I encounter an issue of complexity recently and I don't know how to get past it.
My cypher code is the following :
MATCH (a:Aa)-[r_a:A]->(b:Bb)-[r_b:B]->(c:C), (c)<-[r_b1:B]-(b1:Bb)<-[r_a1:A]-(a1:Aa)
WHERE a.DATE>=a1.DATE>=a.DATE- duration({years:1}) AND a<>a1
RETURN a.id, count(distinct a1.id) as nb_1years
The idea behind it is that I want to count the number of Aa that are connected to c from a span of 1 year for each of the nodes in my database. The code is working correctly for a given node, but not for all the database, it runs indefinitely. I have tried to put it in a apoc.periodic.iterate, but it still does not work ...
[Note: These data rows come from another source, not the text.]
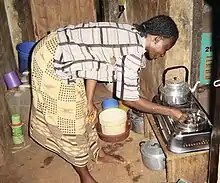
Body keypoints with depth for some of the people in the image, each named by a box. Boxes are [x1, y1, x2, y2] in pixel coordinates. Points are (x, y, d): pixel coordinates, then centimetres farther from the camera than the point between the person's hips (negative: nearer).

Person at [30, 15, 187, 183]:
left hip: (60, 51, 10)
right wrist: (170, 111, -6)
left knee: (82, 110, 22)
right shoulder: (135, 51, -22)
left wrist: (89, 102, 12)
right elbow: (130, 99, -16)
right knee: (67, 119, 6)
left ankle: (96, 152, 42)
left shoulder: (129, 35, 6)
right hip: (53, 60, -10)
The EXPLAIN returns this :
The issue seems to come from the NodeHashJoin which returns 801 millions rows. How can I improve this ?
Thanks for your help !
What is happening is the two paths patterns in your MATCH are being found, a Cartesian product being created, and a hash join computed to find pairs of paths where 'c' is equal. This is not efficient with a large dataset.
Is the value of 'id' unique for 'Aa' nodes? If so, the following should work:
MATCH (a:Aa)-[r_a:A]->(b:Bb)-[r_b:B]->(c:C)
RETURN a.id, COUNT {
MATCH (c)<-[r_b1:B]-(b1:Bb)<-[r_a1:A]-(a1:Aa)
WHERE a.DATE>=a1.DATE>=a.DATE- duration({years:1}) AND a<>a1
RETURN DISTINCT a1.id
} as nb_1years
Hello @glilienfield ,
First of all thank you for your response, it seems accurate.
From the response that you have given, I have now this issue :
It is working until the COUNT{ MATCH (c)...
.
We have the version 4.2.1. Maybe the COUNT{MATCH...}
does not exist on this version ?
Thank you again !
BTW : id is indeed a unique key
You are correct. The new specialized subqueries (count, collect, exists) I think are v5.x features.
Let's try this:
MATCH (a:Aa)-[r_a:A]->(b:Bb)-[r_b:B]->(c:C)
CALL {
WITH a, c
MATCH (c)<-[r_b1:B]-(b1:Bb)<-[r_a1:A]-(a1:Aa)
WHERE a.DATE>=a1.DATE>=a.DATE-duration({years:1}) AND a<>a1
RETURN COUNT(DISTINCT a1.id) as count
}
RETURN a.id, count
Thanks a lot @glilienfield ! It works like a charm
My database is a little bit big so it takes a little bit of time to run, but it works ! Really, thank you !
1 Like